Je travaille aux Territoires de la Mémoire depuis des années et ce texte n’a pas pour vocation d’être beau ou bien, ni profond ou révolutionnaire. Mais il parlera peut-être à certains et certaines d’entre vous qui pourraient y trouver le réconfort et la force de l’altérité partagée. Quant aux autres, la découverte d’une subjectivité différente revêtira peut-être, qui sait, à tout le moins un intérêt.

Tenir. Le mot est puissant. Il m’a incitée à ne pas prendre en compte les consignes. À ne pas être consciencieuse (j’espère que d’autres le seront). Il a tourné longtemps dans ma tête avant que je ne pose ces mots sur le papier et a fait écho à un trouble qui s’est installé profondément en moi au fil du temps.
En travaillant aux Territoires de la Mémoire, mon quotidien m’amène, chaque jour, à sortir de moi et à parler avec des autres, avec les autres, sur les autres, et à m’interroger, à nous interroger, à m’interroger avec, sur ce que l’on fait au monde et pour quoi on le fait (ou pas). À quelle fin ? Dans quel but ? À quoi bon ? Au fil du temps, des images, des sons, des mots, se sont imprimés sur ma rétine, dans mon cœur, mes nerfs. Des photos en noir et blanc de femmes et d’enfants nu·es, tremblant·es au bord de fosses communes. Des cris d’appel à l’aide depuis des décombres de maisons ou d’abris de fortune en proie aux flammes. La conscience du désastre écologique, des discriminations, de l’injustice. Le vécu d’un système de valeurs démantelé du berceau au cercueil… Une conscience du temps qui passe, des générations qui s’enchaînent, de la mort qui toujours achève, plus ou moins brutalement.

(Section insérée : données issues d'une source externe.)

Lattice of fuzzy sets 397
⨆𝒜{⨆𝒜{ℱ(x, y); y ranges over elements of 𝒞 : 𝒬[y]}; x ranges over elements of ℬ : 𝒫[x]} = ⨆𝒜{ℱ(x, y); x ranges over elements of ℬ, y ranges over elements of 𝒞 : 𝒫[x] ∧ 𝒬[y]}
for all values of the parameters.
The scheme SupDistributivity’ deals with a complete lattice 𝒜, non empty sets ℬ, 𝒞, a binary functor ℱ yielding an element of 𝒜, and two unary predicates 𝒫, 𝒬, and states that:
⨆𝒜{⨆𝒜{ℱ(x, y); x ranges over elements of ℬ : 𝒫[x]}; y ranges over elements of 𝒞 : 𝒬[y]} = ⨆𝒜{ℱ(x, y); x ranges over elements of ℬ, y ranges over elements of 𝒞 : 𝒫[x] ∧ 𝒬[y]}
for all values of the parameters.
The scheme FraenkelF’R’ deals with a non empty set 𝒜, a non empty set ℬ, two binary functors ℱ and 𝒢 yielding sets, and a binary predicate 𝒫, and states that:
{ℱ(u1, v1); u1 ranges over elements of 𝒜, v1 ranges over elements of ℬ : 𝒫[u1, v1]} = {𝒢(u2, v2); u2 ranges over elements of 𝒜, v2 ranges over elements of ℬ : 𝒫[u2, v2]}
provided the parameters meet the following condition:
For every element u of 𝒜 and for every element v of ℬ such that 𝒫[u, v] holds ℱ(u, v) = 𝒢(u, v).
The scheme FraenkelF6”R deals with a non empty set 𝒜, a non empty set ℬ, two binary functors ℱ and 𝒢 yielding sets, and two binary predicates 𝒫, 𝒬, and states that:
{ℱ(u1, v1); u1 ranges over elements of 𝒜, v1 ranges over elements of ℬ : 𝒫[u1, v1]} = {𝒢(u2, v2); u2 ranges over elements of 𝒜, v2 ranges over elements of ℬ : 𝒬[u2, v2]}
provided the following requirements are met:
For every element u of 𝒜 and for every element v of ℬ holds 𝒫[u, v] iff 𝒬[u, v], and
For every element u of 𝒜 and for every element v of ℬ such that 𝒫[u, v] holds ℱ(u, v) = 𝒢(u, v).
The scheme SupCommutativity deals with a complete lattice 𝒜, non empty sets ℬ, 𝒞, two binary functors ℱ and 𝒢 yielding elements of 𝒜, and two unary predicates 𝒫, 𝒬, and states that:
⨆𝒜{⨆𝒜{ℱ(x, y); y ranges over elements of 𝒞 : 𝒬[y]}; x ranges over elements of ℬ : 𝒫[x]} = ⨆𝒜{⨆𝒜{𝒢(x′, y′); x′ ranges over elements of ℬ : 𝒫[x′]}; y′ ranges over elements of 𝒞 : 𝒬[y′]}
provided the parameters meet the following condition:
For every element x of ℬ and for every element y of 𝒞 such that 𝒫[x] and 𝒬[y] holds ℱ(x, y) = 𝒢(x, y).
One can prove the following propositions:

Mais il y a aussi les poètes, les artistes, les résistant·es. Les enfants, les ami·es, les parents, les inconnu·es, les sauveteuses et les sauveteurs, les innocent·es, les précurseuses et les précurseurs, les imprudent·es, les justicières et les justiciers, les chercheuses et les chercheurs, les rêveuses et les rêveurs… Il y a ces vies passées que l’on déroule « pour le travail », faites d’amours, de créations, de joie, d’intelligence, de quotidien tendre, de flamboyance et de crépitements. Ces personnes qui ont tenu, qui tiennent, qui ont résisté, qui luttent. Ces intimités que l’on a intégrées à nous, transformées aux prismes de qui nous sommes. Ces autres vies.
Et tout s’entremêle.
Un magma intemporel et ahurissant. La concomitance de la vie et de la mort. De l’incroyable beauté, de l’humanité, de l’art, de l’affreux, de l’innommable, de l’absence de sens.
Alors une parole me revient et je m’y accroche. Et elle me revient souvent, notamment lors de nos discussions quotidiennes avec d’autres que nous dans le cadre de notre travail. Une parole entendue à mes débuts aux Territoires de la Mémoire, dans un petit film qui était alors diffusé à l’issue de la visite de notre exposition permanente et qui avait pour sujet le retour des idées et partis d’extrême droite en Belgique.
Une parole qui disait en substance : « Si tous les dégoûtés s’en vont, il ne restera que les dégoûtants ».
Je ne sais plus qui a dit cela. Ni où, ni pourquoi. Je serais peut-être déçue si je le savais.
Mais je m’accroche à cette phrase à travers les années, je m’y tiens quand tout est trouble.
Car je ne peux pas accepter l’idée que les dégoûtants triomphent, tiennent la barre, fassent le récit de notre histoire.
Et si je tiens à vous partager cette pensée à mon tour, c’est peut-être être pour vous persuader, d’une manière ou d’une autre, de faire de même.